(Beginning of Provided passage)

The content of each post is solely written by that contributor and only expresses the contributor's personal views. Each post does not represent the views of all the contributors or Women of Color Living Abroad as an organization. Each contributor is speaking from their own person experiences and/or perspective.

Tuesday, June 19, 2012

Repatriation Series-Sonya

June, 2012-Cha Jones 

Is Home Where the Heart Is?

Home! I thought that was where the heart is. After, being in South Korea for nearly three years my heart was in Seoul. I love that place with all my heart!

 In February of this year, I came back to the U.S. for a month long vacation, but due to some family issues and an unforeseen head on collision my stay began to look permanent.  It’s June and I have just been released from doctor’s care, but the opportunities that were once on the table are no longer there. I’m sure I could return, but I have found an avenue that is allowing me to live on purpose with my passion, and at this time it’s  here in America.

(End of Provided passage)
(Beginning of Data for analysis)

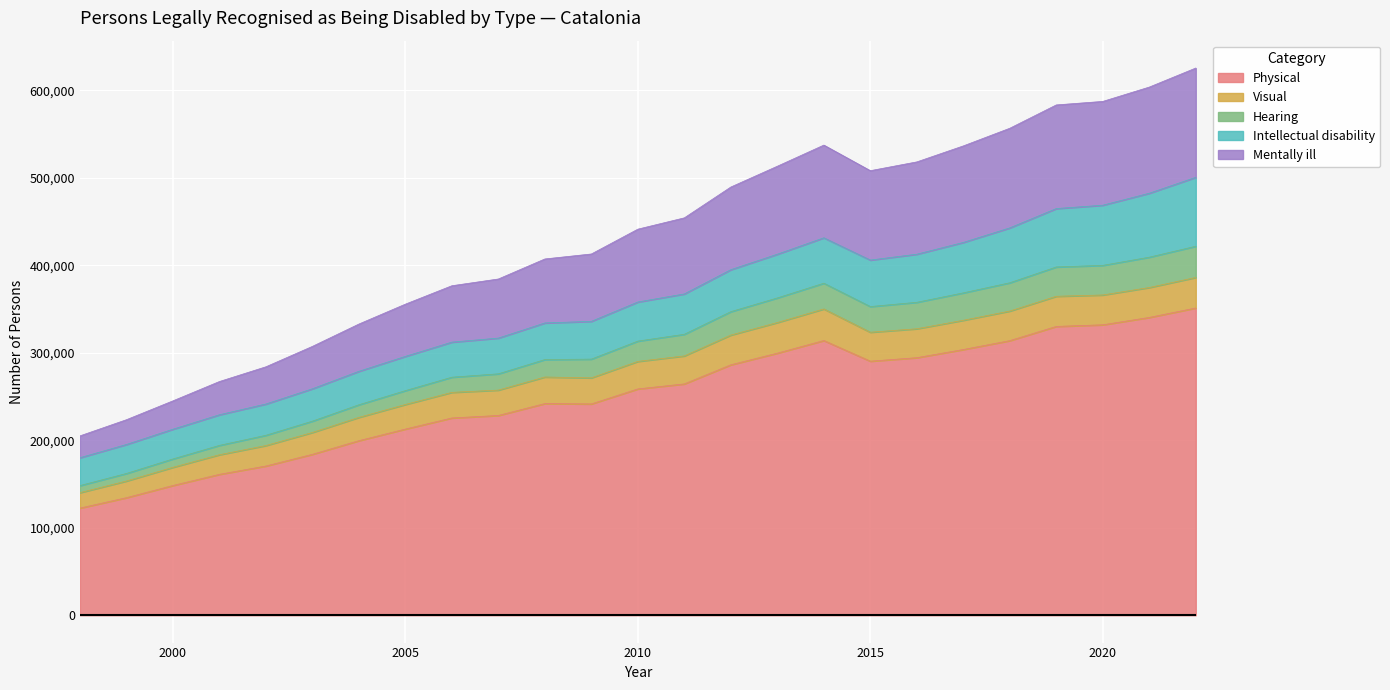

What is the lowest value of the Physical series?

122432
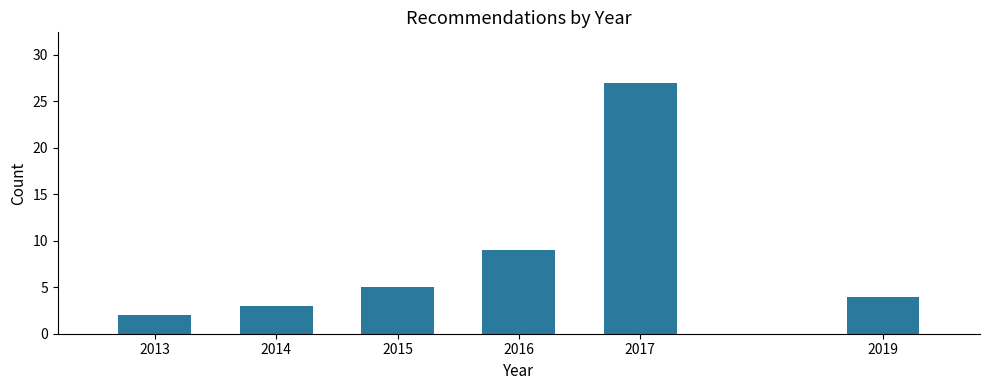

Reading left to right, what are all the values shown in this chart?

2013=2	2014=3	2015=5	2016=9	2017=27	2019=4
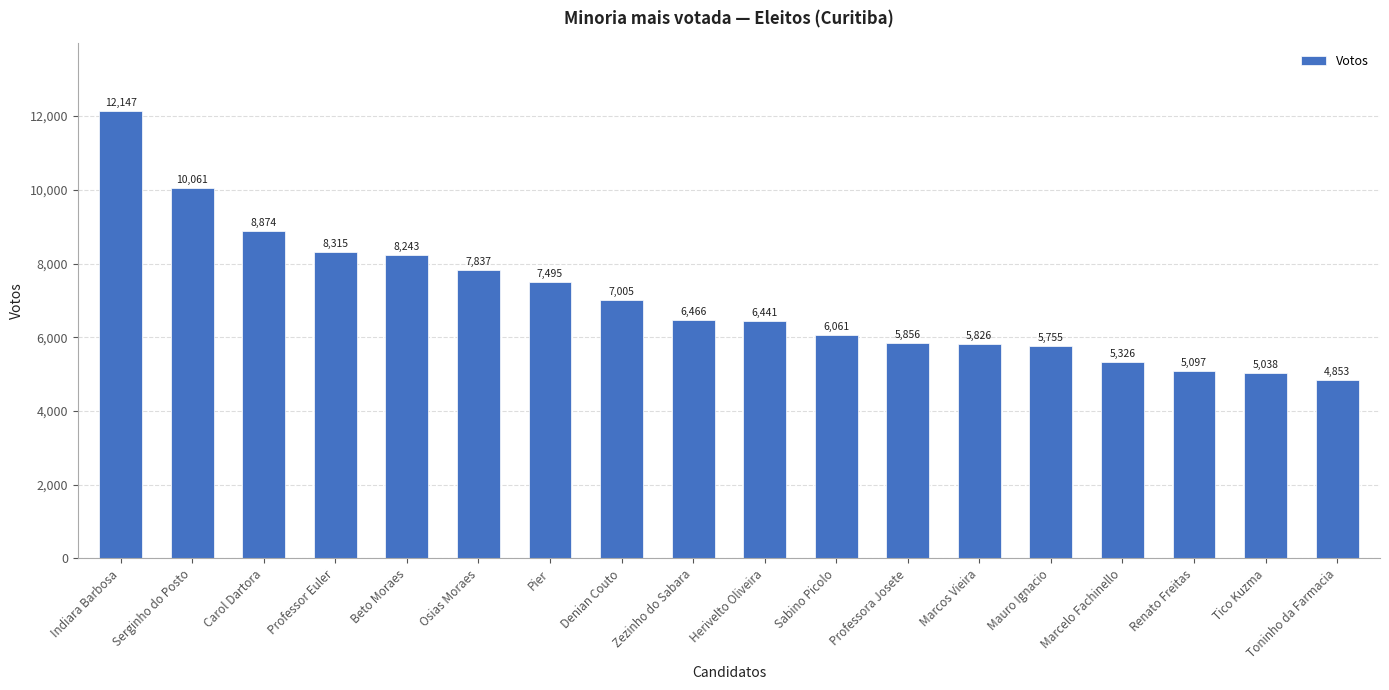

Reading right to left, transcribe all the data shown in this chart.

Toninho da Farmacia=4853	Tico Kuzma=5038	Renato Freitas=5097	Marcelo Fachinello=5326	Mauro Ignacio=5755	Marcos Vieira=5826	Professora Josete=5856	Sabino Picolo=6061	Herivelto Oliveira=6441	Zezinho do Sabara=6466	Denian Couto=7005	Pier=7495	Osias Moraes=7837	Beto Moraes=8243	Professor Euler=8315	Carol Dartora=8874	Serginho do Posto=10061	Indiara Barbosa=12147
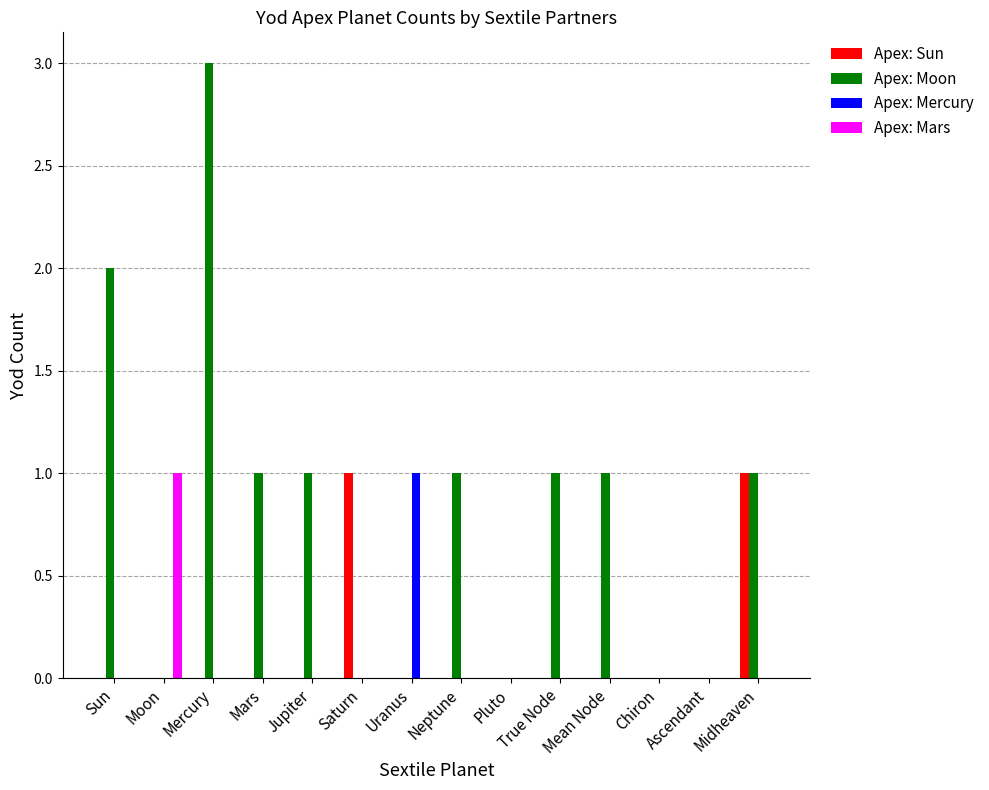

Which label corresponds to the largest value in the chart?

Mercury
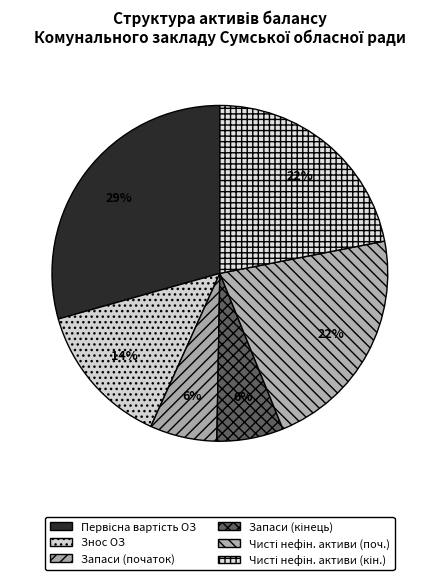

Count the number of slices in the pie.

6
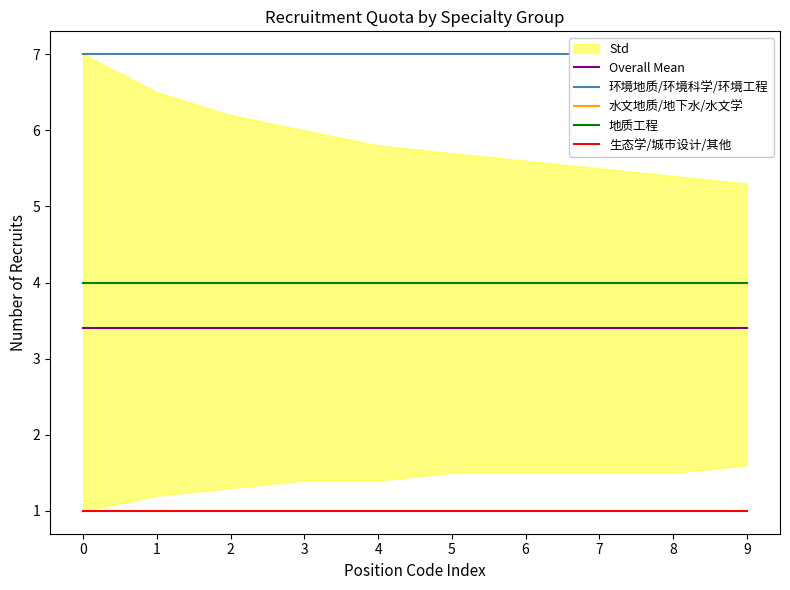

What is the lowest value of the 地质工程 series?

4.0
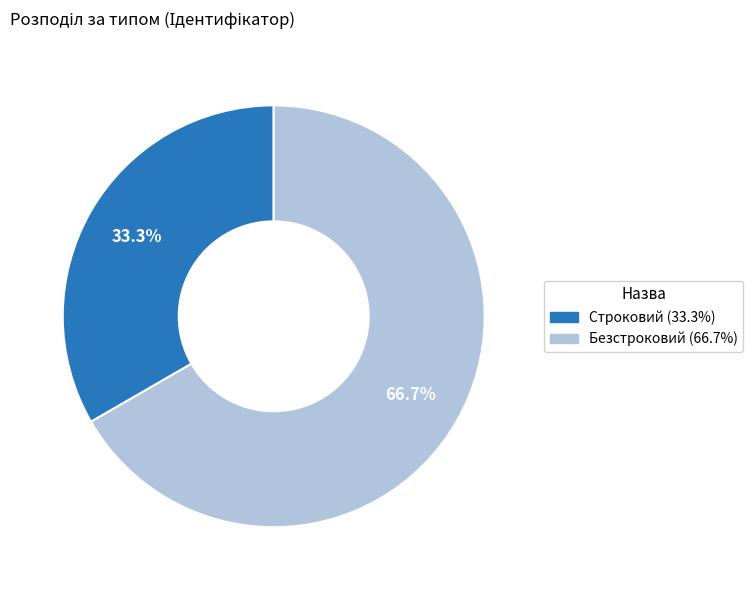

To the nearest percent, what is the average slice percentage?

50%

(End of Data for analysis)

Write out the repatriation post above word for word, between "Tuesday, June 19, 2012" and "it’s  here in America.", inclusive.

Tuesday, June 19, 2012

Repatriation Series-Sonya

June, 2012-Cha Jones 

Is Home Where the Heart Is?

Home! I thought that was where the heart is. After, being in South Korea for nearly three years my heart was in Seoul. I love that place with all my heart!

 In February of this year, I came back to the U.S. for a month long vacation, but due to some family issues and an unforeseen head on collision my stay began to look permanent.  It’s June and I have just been released from doctor’s care, but the opportunities that were once on the table are no longer there. I’m sure I could return, but I have found an avenue that is allowing me to live on purpose with my passion, and at this time it’s  here in America.